Spatial data versioning experiences
The following list of article contain real world experiences about spatial data and versioning. If you know more, please contribute.
- Brent Owens: Having the history queryable is a huge bonus. Often I had to go back and find out what features were changed during a certain time frame. Or I had to use a snapshot of the dataset from a certain time. The versioning was built into our system so this was easy to do, and very useful; we just kept copies of each feature with a flag stating if it is the "current working version".
- Brent Owens: Deep histories (storing all history from every version) was also a great way to see how the data was changing over the years and for generating some statistics on how it was changing: "this many roads became paved this year."
That is, how do we perform versioning versioning operations, and eventually provide enough information to build a client using some form of checkout, with the WFS Transaction and GetFeature calls? Are these enough?
GetFeature call must be extended so that we can specify which branch/tag we want to checkout, eventually which revision, if we go for the svn revision model, or which date. GetFeature response should include at least revision and tag/branch information.
Transaction calls should be exdended to handle branch/tag and revision number so that we can check the modification is going over an up to date feature (do we need that? guess so, unless we go for a reserved checkout model leveraging lock calls?).
Transaction responses should be extended to provide conflict informations (and eventually new revision numbers if we go the svn model?).
The same goes for lock calls, we need to specify what we do want to lock (at least the branch/tag, not sure we may want to lock a specific revision).
Most of the above requirements, beside the extended answers, come as natural if branch and revision are included in the feature type as extra attributes. We need those in order to build a checkout, but also to check for conflicts during transactional updates. As Jody suggested, the ranges of revision numbers could be provided thru a DescribeFeatureType call, using a "choice" construct.
An alternative could be to have a separate WFS server (different getCapabilities addresses) for each branch of the server. This implies a vision of versioning that spans the entire server. The main drawback I see is that this way the versioning handling seems to be locked to a specific datastore, or to an extension that can perform versioning independent of the datastore. Moreover, it apparently implies that all feature types server by the server are versioned.
Versioning at the datastore level allows to have a single server with multiple and separate versioned sets of feature type, along with non versioned types as well.
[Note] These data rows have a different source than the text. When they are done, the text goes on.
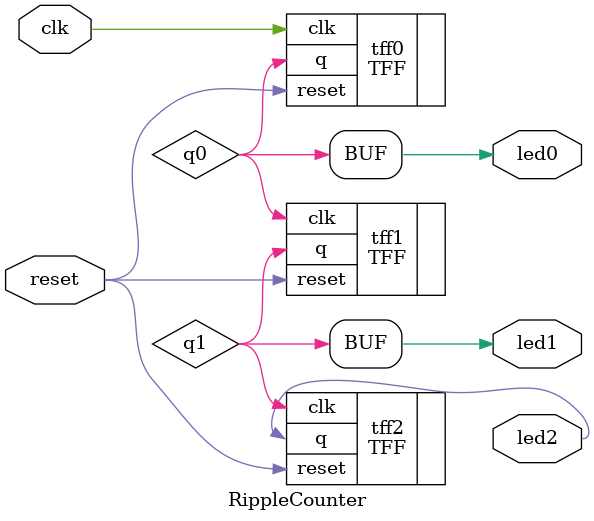
<source format=v>
module RippleCounter(
    input clk,
    input reset,
    output led0,
    output led1,
    output led2
);
    wire q0, q1;

 
    TFF tff0 (.clk(clk), .reset(reset), .q(q0));
  
    TFF tff1 (.clk(q0), .reset(reset), .q(q1));
   
    TFF tff2 (.clk(q1), .reset(reset), .q(led2));

    assign led0 = q0;
    assign led1 = q1;

endmodule

</source>
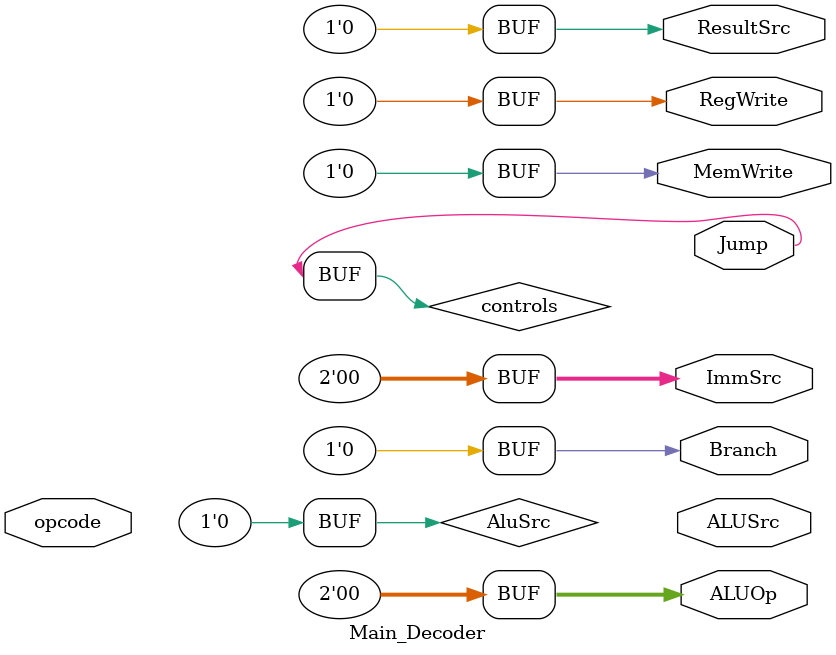
<source format=v>
module Main_Decoder(

    input	wire	[6:0]	opcode		,      
	
    output 	wire 			Branch		,       
    output 	wire 			ResultSrc	,      
    output 	wire 			MemWrite	,     	
    output 	wire 			ALUSrc		,     	
    output 	wire 			Jump		,     	
    output 	wire 	[1:0]	ImmSrc		,     	
    output 	wire 			RegWrite	,       
    output 	wire 	[1:0] 	ALUOp	  		

);
	reg [10:0] controller;
    assign {RegWrite,ImmSrc,AluSrc,MemWrite,ResultSrc,Branch,ALUOp,Jump} = controls;

always@(*) begin
	case (opcode)
	
		7'b0000011: controller = 11'b10010010000;    // Load (lw)
        7'b0100011: controller = 11'b00111xx0000;    // Store (sw)
        7'b0110011: controller = 11'b1xx00000100;    // R-type (add/sub/sll/srl/and/or/xor)
        7'b1100011: controller = 11'b01000xx1010;    // Branch (beq/bne)
        7'b0010011: controller = 11'b10010000100;    // I-type (addi/slli/srli/andi/ori/xori)
        7'b1101111: controller = 11'b111x0100xx1;    // Jump (jal)
        default:    controller = 11'b00000000000;    // Default (invalid)
	
	endcase
end

endmodule 
</source>
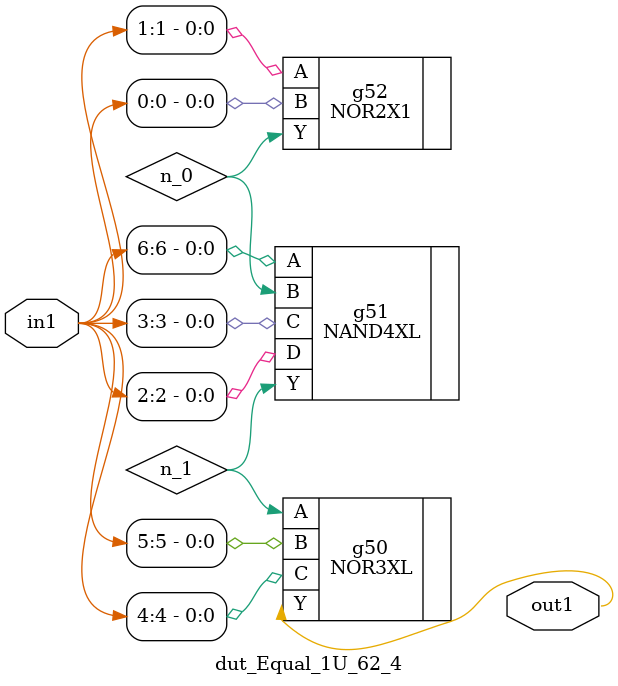
<source format=v>
`timescale 1ps / 1ps


module dut_Equal_1U_62_4(in1, out1);
  input [6:0] in1;
  output out1;
  wire [6:0] in1;
  wire out1;
  wire n_0, n_1;
  NOR3XL g50(.A (n_1), .B (in1[5]), .C (in1[4]), .Y (out1));
  NAND4XL g51(.A (in1[6]), .B (n_0), .C (in1[3]), .D (in1[2]), .Y
       (n_1));
  NOR2X1 g52(.A (in1[1]), .B (in1[0]), .Y (n_0));
endmodule



</source>
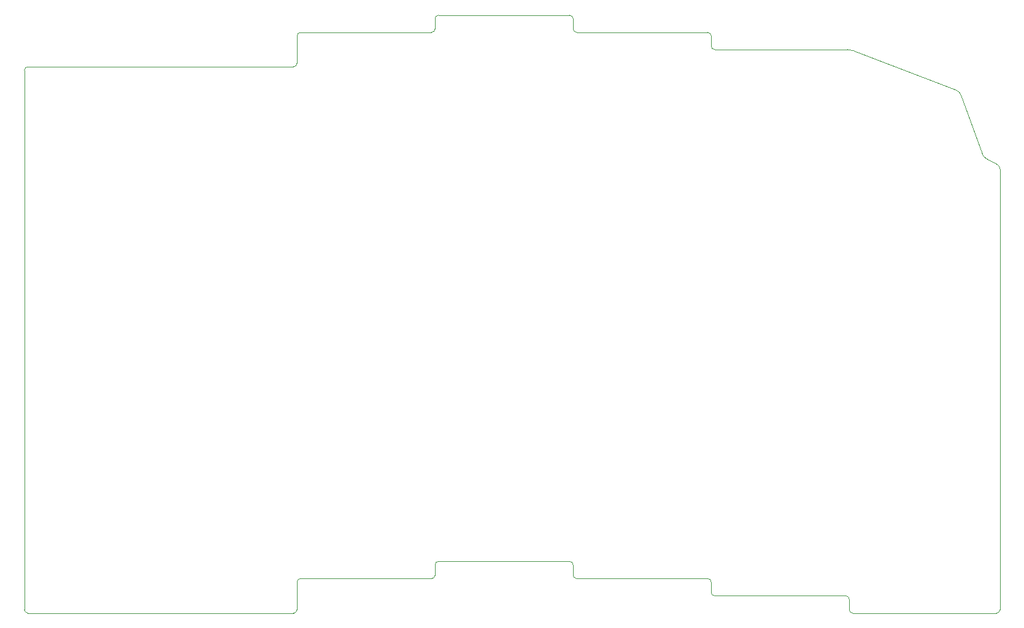
<source format=gbr>
G04 --- HEADER BEGIN --- *
G04 #@! TF.GenerationSoftware,LibrePCB,LibrePCB,0.1.7*
G04 #@! TF.CreationDate,2023-07-24T22:05:17*
G04 #@! TF.ProjectId,kbdkid3,8968376b-f35a-430f-8fb1-af8ab2fa8879,v1*
G04 #@! TF.Part,Single*
G04 #@! TF.SameCoordinates*
G04 #@! TF.FileFunction,Profile,NP*
%FSLAX66Y66*%
%MOMM*%
G01*
G75*
G04 --- HEADER END --- *
G04 --- APERTURE LIST BEGIN --- *
G04 #@! TA.AperFunction,Profile*
%ADD10C,0.001*%
G04 #@! TD*
G04 --- APERTURE LIST END --- *
G04 --- BOARD BEGIN --- *
D10*
X476250Y0D02*
X37147500Y0D01*
G03*
X37623750Y476250I0J476250D01*
G01*
X37623750Y4286250D01*
G02*
X38100000Y4762500I476250J0D01*
G01*
X56197500Y4762500D01*
G03*
X56673750Y5238750I0J476250D01*
G01*
X56673750Y6667500D01*
G02*
X57150000Y7143750I476250J0D01*
G01*
X75247500Y7143750D01*
G02*
X75723750Y6667500I0J-476250D01*
G01*
X75723750Y5238750D01*
G03*
X76200000Y4762500I476250J0D01*
G01*
X94297500Y4762500D01*
G02*
X94773750Y4286250I0J-476250D01*
G01*
X94773750Y2857500D01*
G03*
X95250000Y2381250I476250J0D01*
G01*
X113347500Y2381250D01*
G02*
X113823750Y1905000I0J-476250D01*
G01*
X113823750Y476250D01*
G03*
X114300000Y0I476250J0D01*
G01*
X134143750Y0D01*
G03*
X134620000Y476250I0J476250D01*
G01*
X134620000Y61333000D01*
G03*
X134176000Y62063000I-821801J190D01*
G01*
X132762000Y62794000D01*
G02*
X132149000Y63495000I586357J1131272D01*
G01*
X129233000Y71602000D01*
G03*
X128598000Y72253000I-1030030J-369518D01*
G01*
X114528000Y77687000D01*
G03*
X113562000Y77867000I-965845J-2501267D01*
G01*
X95274000Y77866875D01*
G02*
X94773750Y78367000I-62J500188D01*
G01*
X94773750Y79748000D01*
G03*
X94274000Y80248125I-499937J188D01*
G01*
X76224000Y80248125D01*
G02*
X75723750Y80748000I-187J500063D01*
G01*
X75723750Y82129000D01*
G03*
X75224000Y82629375I-500062J313D01*
G01*
X57174000Y82629375D01*
G03*
X56673750Y82129000I62J-500312D01*
G01*
X56673750Y80748000D01*
G02*
X56174000Y80248125I-499813J-62D01*
G01*
X38124000Y80248125D01*
G03*
X37623750Y79748000I-62J-500187D01*
G01*
X37623750Y75986000D01*
G02*
X37124000Y75485625I-500063J-312D01*
G01*
X500000Y75485625D01*
G03*
X0Y74986000I-188J-499812D01*
G01*
X0Y476250D01*
G03*
X476250Y0I476250J0D01*
G01*
G04 --- BOARD END --- *
G04 #@! TF.MD5,bf928eb2f9839133d353ee5069b7df33*
M02*

</source>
Versioning at the WFS level seems to deny it.
Plus, depending on the implementation, it may be hard to add versioning on top of a data store that does not support it on its own, the implications would be that:
- the original data set has to stay unchanged, so it cannot be served as is beyond GetFeatures. It also seems to me more common to have people ask for the last version or a specific tag.
- if versioned operations go on for enough time, most of the data volume is in version tables, so I guess it may be just sensible to start by putting the shapefile or whatever the format is in the versioned datastore itself.
Scope and scheduling
Versioning will be implemented in two distinct phases:
- basic versioning support: attribution, versions, rollback, possibly checkout support. No branches, no tags. Just get on par with OpenStreetMap functionality.
- enterprise versioning support: add branches and tags, merges and eventually checkout support should it have been excluded from the first phase due to time constraints.